----- Source data

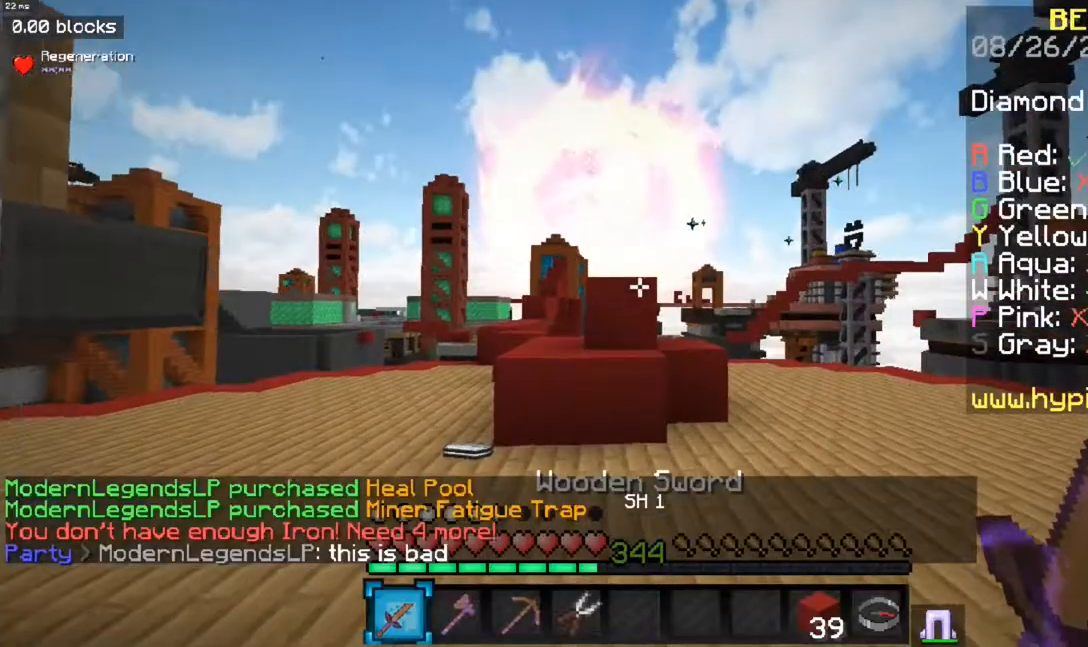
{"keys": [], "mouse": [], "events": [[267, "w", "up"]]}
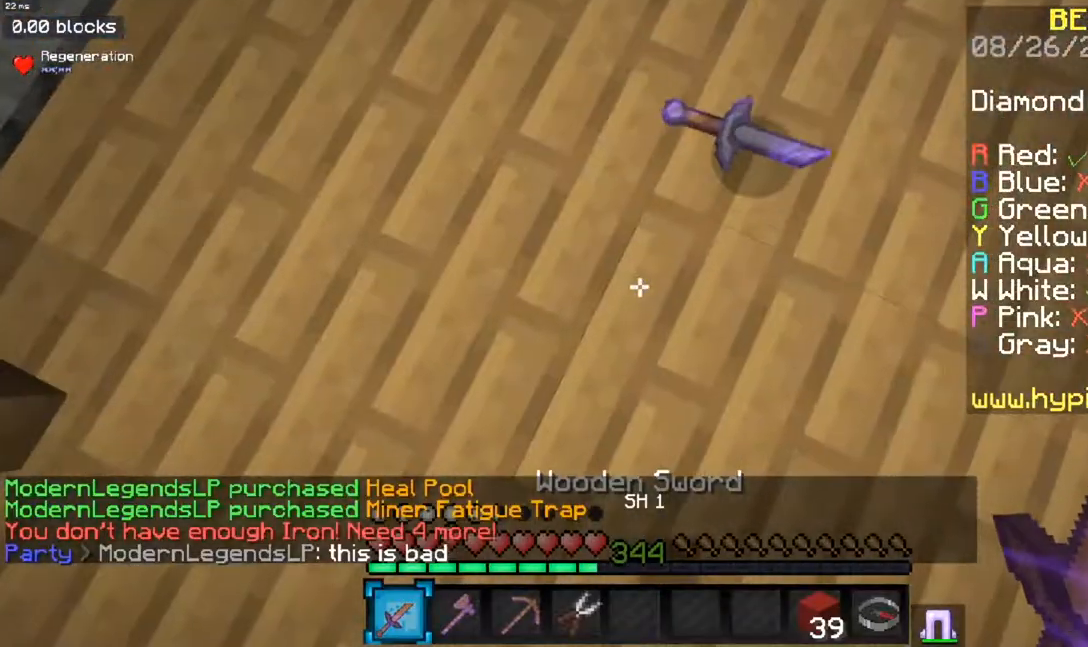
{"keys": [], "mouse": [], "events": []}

----------
----- Source data

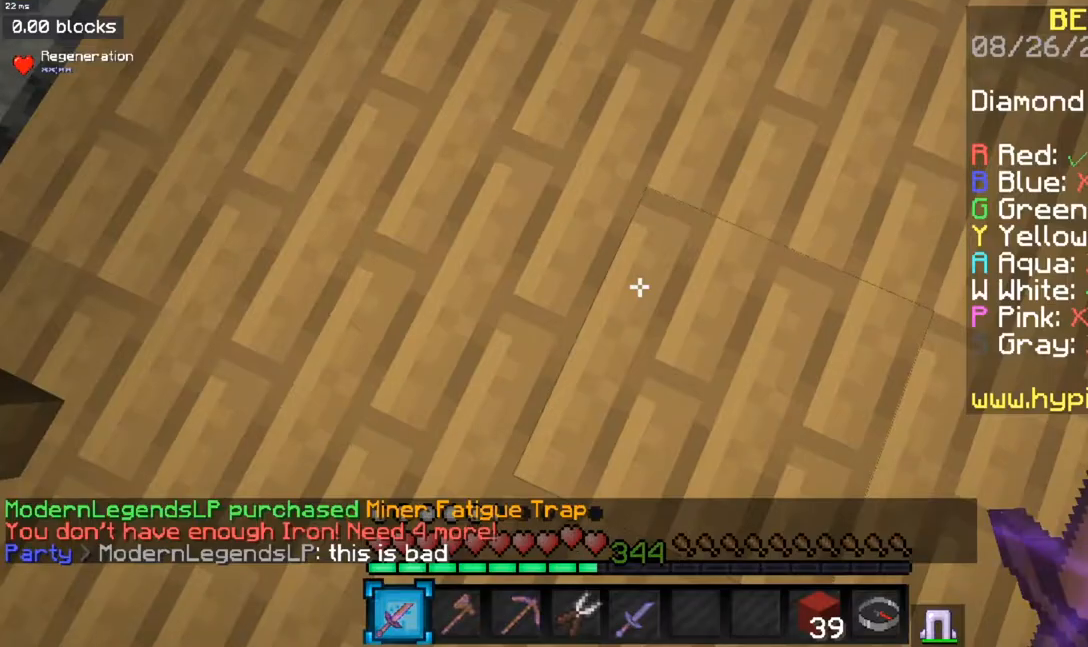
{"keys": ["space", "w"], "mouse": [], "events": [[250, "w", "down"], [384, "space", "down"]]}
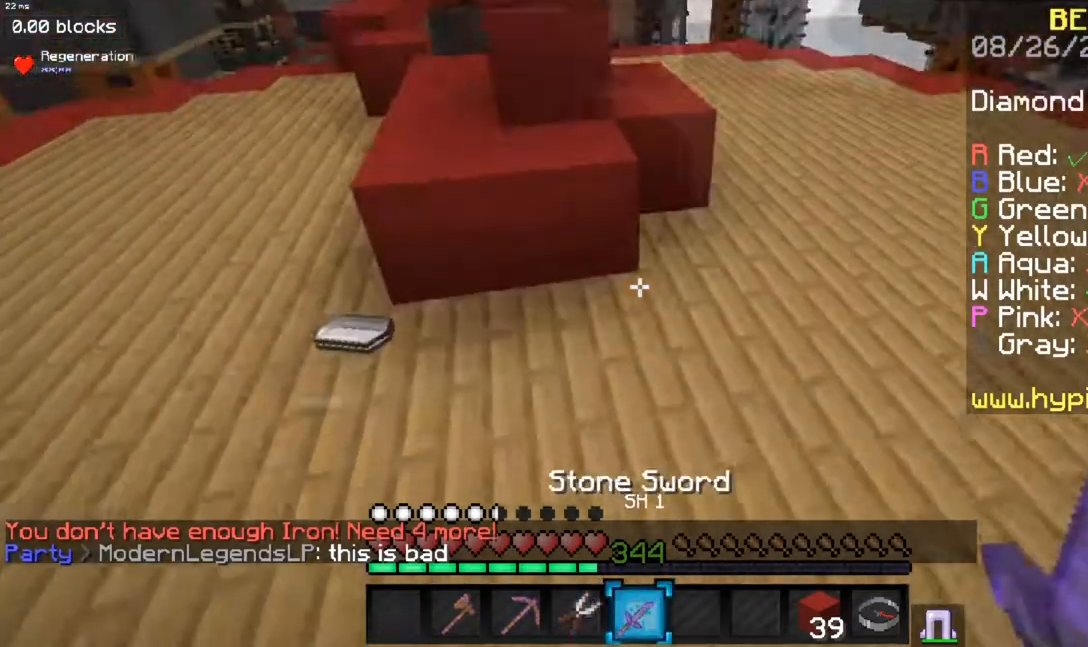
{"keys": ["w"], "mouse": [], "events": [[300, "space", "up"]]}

----------

Directions for this task: Check each line of the records for the string "space" and copy those that have it.

The completed task:
{"keys": ["space", "w"], "mouse": [], "events": [[250, "w", "down"], [384, "space", "down"]]}
{"keys": ["w"], "mouse": [], "events": [[300, "space", "up"]]}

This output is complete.